Resources for the future:
These resources come recommended from an acquaintance of mine, Sabrina Hersi Issa:
- The Rape Recovery Handbook: Step-By-Step Help For Survivors Of Sexual Assault, by Aphrodite Matsakis
- After Silence: Rape & My Journey Back, by Nancy Venable Raine
- Angela Shelton’s Survivor Manual web site provides information about her“Sword of Trauma” theory and info about trauma/abuse and its effects on other facts of life anxiety and depression, eating disorders, parenting, etc.

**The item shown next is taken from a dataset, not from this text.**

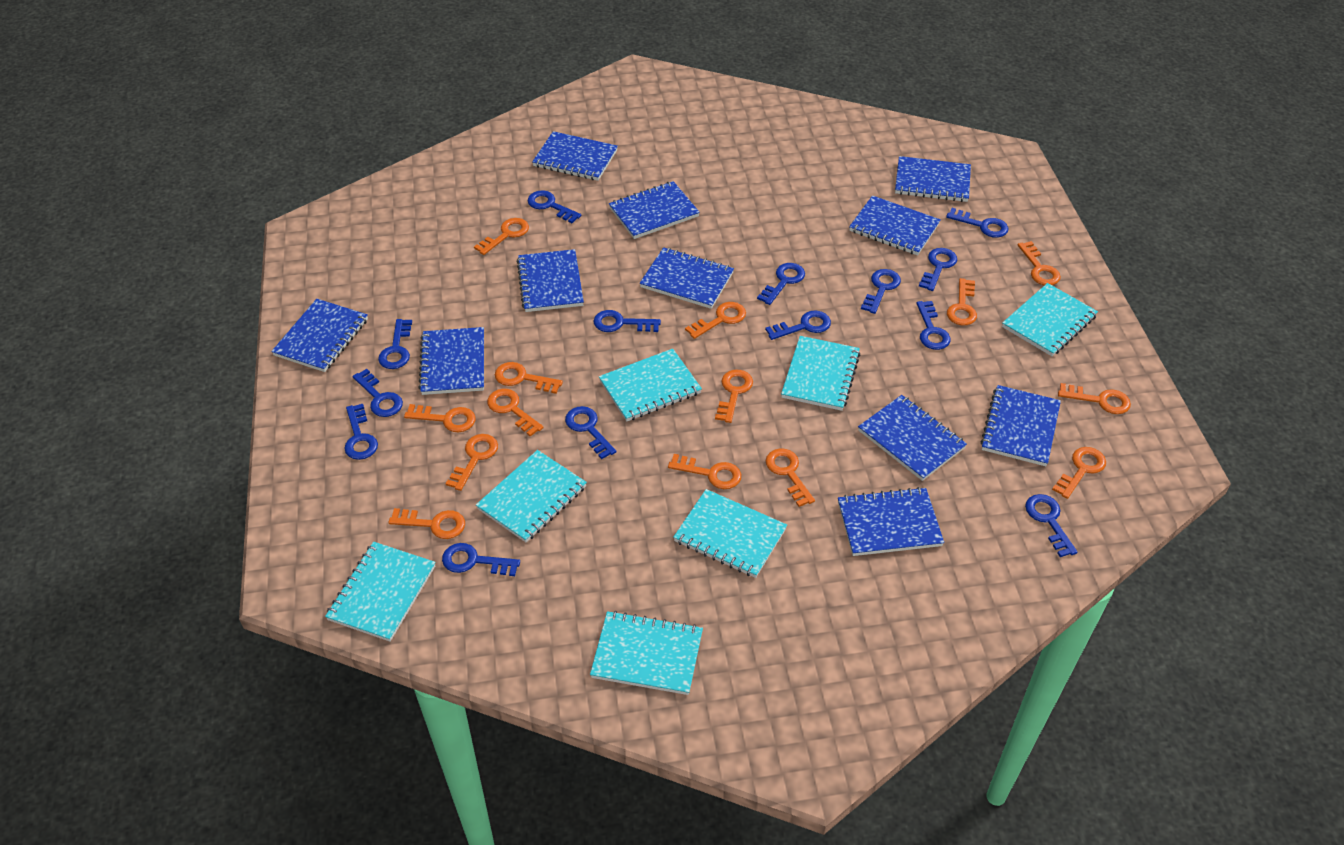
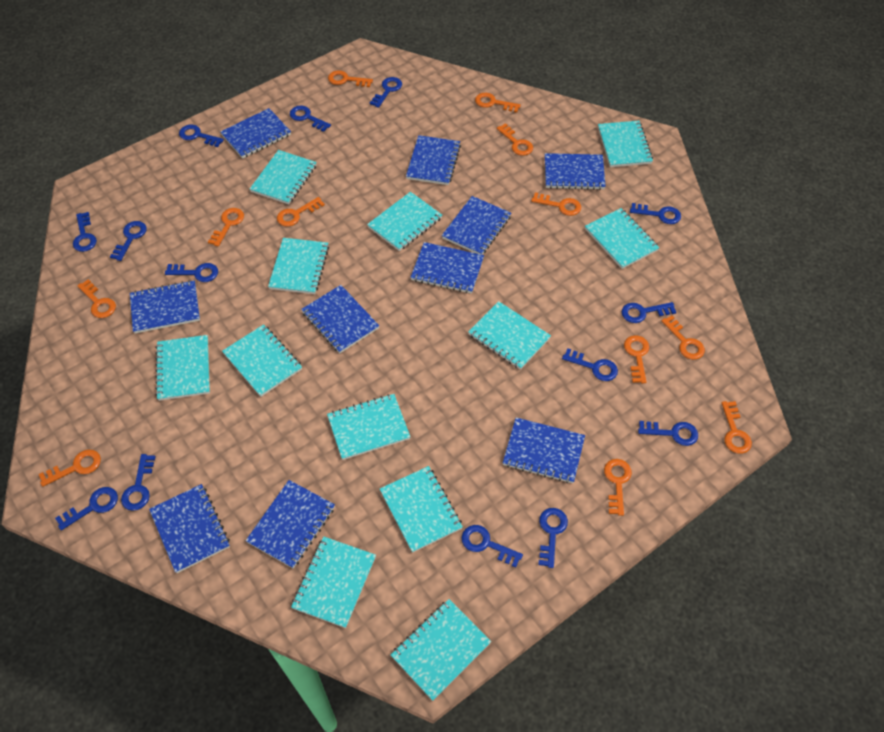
blue notebook: [271,299,368,372] [418,327,484,395] [517,249,584,312] [532,131,618,181] [609,181,700,239] [640,247,734,309] [838,487,944,556] [849,195,941,255] [858,395,967,481] [895,156,971,202] [980,385,1061,466] = 11 -> [130,280,200,333] [149,484,230,573] [220,108,291,159] [246,480,335,568] [301,285,379,353] [406,135,461,185] [410,242,484,294] [442,196,511,255] [503,417,585,483] [545,153,606,190] = 10
orange key: [388,508,465,539] [404,404,476,432] [446,434,498,491] [474,218,529,255] [487,389,544,437] [495,362,563,394] [668,454,741,489] [685,302,746,339] [715,370,753,423] [766,448,815,507] [947,278,977,325] [1018,241,1061,285] [1052,447,1106,499] [1058,383,1131,414] = 14 -> [39,450,101,487] [77,279,116,318] [208,208,244,247] [277,197,325,226] [328,70,373,87] [475,93,521,113] [497,123,533,156] [531,192,581,216] [604,459,632,516] [624,335,649,383] [661,315,705,360] [722,401,752,454] = 12
turquoise notebook: [325,542,436,642] [476,450,587,542] [590,611,703,695] [599,349,702,422] [673,489,787,578] [781,336,860,411] [1002,283,1098,356] = 7 -> [155,335,210,401] [222,324,302,397] [250,150,317,204] [268,238,329,294] [291,536,376,628] [327,394,410,460] [367,192,442,251] [380,466,463,553] [391,599,491,701] [468,301,551,370] [585,208,660,269] [598,121,653,167] = 12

I’m told it can be particularly helpful to peruse the video section.
Once again, the number for the National Sexual Assault Hotline is 1.800.656.HOPE.
These tips are very basic and obviously not all-encompassing. I left out tons of different scenarios and suggestions. But I would love it if Frisky sexual assault survivors would share their advice in the comments, including resources like books and blogs, and words of support. Let me say in advance: thank you all.